*** Passage provided ***

30 January 2004

Blurb's up

Well, the editing process for Of the City of the Saved... has been rather tiring. But it appears now to be over. The novel's final text has been sent off to the publisher (who may make further changes to it, but hey...), the back cover blurb has been finalised, and all I have to do is sit back and wait for my complimentary copies to show up. (And the feedback from readers, of course.)

The editing was... surprisingly difficult, actually. Only 5 000 words (of 125 000) had to be cut in the end, so my occasional feelings that my offspring was being disembowelled before my eyes were needlessly melodramatic. (4% of someone's mass would constitute, at most, a striking haircut.) Still, the process kept leaving me feeling unsettled and vulnerable. It's very easily to be overly "luvvie" about it, but -- a story you've written is a very personal thing, and having people rummage round in it and pull bits out can be distressing.

Some of the cuts (although not very many of them, because they were mostly paragraphs here and there rather than entire scenes) will turn up as Extras on my website, once Of the City of the Saved... is published.

Coming up with the blurb was more fun, firstly because it involved creating something new, and secondly because I always enjoy writing to strict rules, believing that they loosen up the creativity like a kind of inspirational castor oil. The blurb had to be a certain length, to be immediately arresting, and to convey a clear idea of what the novel was a) like and b) about, without actually spoiling any of the plot. That's quite a strict specification.

My first approach was to try and summarise the salient points of the setup. Since OtCotS... is a huge, sprawling edifice of a book this was something of a challenge, and the result of that approach reads too densely for a back cover. (At only 75 words, the "About the Author" blurb was theoretically even more of a challenge: rather humiliatingly, I managed to cover everything important with a couple of them to spare.)

The cover blurb which I eventually came up with attempts (like the official Preview) to be an interesting and intriguing piece of writing in its own right. It should tease and titillate, tempting the reader to investigate between the covers. Feel free to judge for yourself whether or not it's successful in this.

*** Supplied entries ***

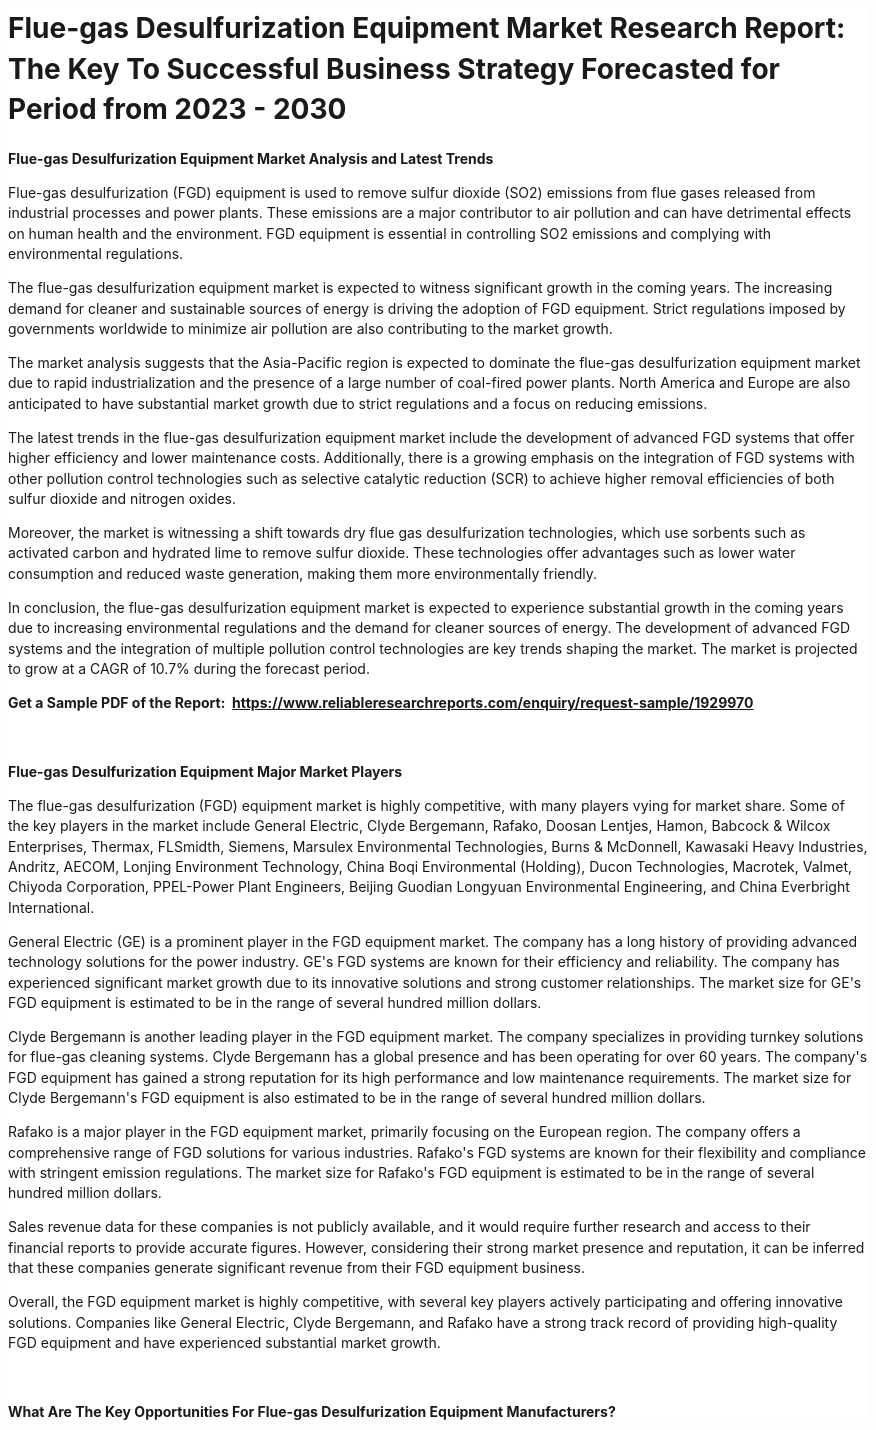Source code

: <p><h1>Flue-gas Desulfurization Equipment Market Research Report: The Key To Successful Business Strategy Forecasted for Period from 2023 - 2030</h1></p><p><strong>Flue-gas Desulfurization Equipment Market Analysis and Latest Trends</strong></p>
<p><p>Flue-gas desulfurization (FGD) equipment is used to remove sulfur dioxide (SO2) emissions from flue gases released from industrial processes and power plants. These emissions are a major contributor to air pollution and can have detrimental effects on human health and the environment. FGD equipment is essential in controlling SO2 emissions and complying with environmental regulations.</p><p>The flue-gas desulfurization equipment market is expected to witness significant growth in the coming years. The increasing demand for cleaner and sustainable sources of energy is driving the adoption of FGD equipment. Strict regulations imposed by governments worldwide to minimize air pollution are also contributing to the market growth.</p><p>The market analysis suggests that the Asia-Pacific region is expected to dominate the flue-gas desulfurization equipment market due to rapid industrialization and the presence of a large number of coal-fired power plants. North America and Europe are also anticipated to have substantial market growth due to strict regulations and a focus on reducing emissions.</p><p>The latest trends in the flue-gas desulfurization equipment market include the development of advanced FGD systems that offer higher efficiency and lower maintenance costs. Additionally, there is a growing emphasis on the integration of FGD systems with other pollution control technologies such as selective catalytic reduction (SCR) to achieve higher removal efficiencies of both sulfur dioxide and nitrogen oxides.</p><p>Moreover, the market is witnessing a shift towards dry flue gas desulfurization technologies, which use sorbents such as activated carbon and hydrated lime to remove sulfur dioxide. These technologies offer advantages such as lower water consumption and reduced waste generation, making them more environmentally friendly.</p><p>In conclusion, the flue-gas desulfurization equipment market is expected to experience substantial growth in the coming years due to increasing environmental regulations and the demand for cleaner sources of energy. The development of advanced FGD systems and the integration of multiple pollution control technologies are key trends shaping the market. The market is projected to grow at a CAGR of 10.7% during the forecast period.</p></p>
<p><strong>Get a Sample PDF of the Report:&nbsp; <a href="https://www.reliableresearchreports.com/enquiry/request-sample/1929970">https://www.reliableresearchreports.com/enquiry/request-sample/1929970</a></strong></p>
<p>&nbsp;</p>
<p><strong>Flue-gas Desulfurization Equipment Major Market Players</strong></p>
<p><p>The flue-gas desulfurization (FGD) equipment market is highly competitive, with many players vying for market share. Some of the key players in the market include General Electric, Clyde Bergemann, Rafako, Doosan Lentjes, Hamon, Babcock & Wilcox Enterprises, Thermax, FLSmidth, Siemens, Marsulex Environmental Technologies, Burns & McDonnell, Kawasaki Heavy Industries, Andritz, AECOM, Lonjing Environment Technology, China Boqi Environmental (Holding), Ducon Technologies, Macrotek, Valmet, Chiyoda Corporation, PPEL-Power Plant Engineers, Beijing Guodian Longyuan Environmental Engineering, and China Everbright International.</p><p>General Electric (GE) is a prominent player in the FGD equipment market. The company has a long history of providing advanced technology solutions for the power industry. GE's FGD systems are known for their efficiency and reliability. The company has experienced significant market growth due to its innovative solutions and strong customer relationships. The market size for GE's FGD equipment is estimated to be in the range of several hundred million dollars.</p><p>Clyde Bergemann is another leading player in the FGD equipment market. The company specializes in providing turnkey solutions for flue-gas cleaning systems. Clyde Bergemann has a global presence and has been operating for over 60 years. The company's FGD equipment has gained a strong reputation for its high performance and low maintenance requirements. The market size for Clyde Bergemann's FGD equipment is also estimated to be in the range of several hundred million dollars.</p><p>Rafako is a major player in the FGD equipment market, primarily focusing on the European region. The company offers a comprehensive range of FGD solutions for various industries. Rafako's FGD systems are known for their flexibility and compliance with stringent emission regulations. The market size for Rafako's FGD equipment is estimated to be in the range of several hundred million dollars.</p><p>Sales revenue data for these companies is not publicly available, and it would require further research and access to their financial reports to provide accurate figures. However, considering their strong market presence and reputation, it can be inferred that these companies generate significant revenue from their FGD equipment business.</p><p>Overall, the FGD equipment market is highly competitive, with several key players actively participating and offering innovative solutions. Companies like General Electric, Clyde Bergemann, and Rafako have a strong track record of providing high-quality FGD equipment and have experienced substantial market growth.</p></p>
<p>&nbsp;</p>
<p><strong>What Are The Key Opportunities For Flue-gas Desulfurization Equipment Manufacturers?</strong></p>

***

● **Exercises to complete**
1. Render this sentence from the blog post in French: "The blurb had to be a certain length, to be immediately arresting, and to convey a clear idea of what the novel was a) like and b) about, without actually spoiling any of the plot."
2. For each statement, state whether it agrees with the blog post, answering yes or no and quoting the deciding words: (a) The "About the Author" blurb was limited to 75 words. (b) Most of the cuts were entire scenes. (c) The publisher cannot make any further changes to the final text.

● **Answers**
1. Le texte de quatrième de couverture devait avoir une certaine longueur, captiver immédiatement et donner une idée claire a) du genre de roman dont il s'agissait et b) de son sujet, sans pour autant dévoiler quoi que ce soit de l'intrigue.

2.
(a) Yes: "At only 75 words, the "About the Author" blurb was theoretically even more of a challenge"
(b) No: "they were mostly paragraphs here and there rather than entire scenes"
(c) No: "who may make further changes to it"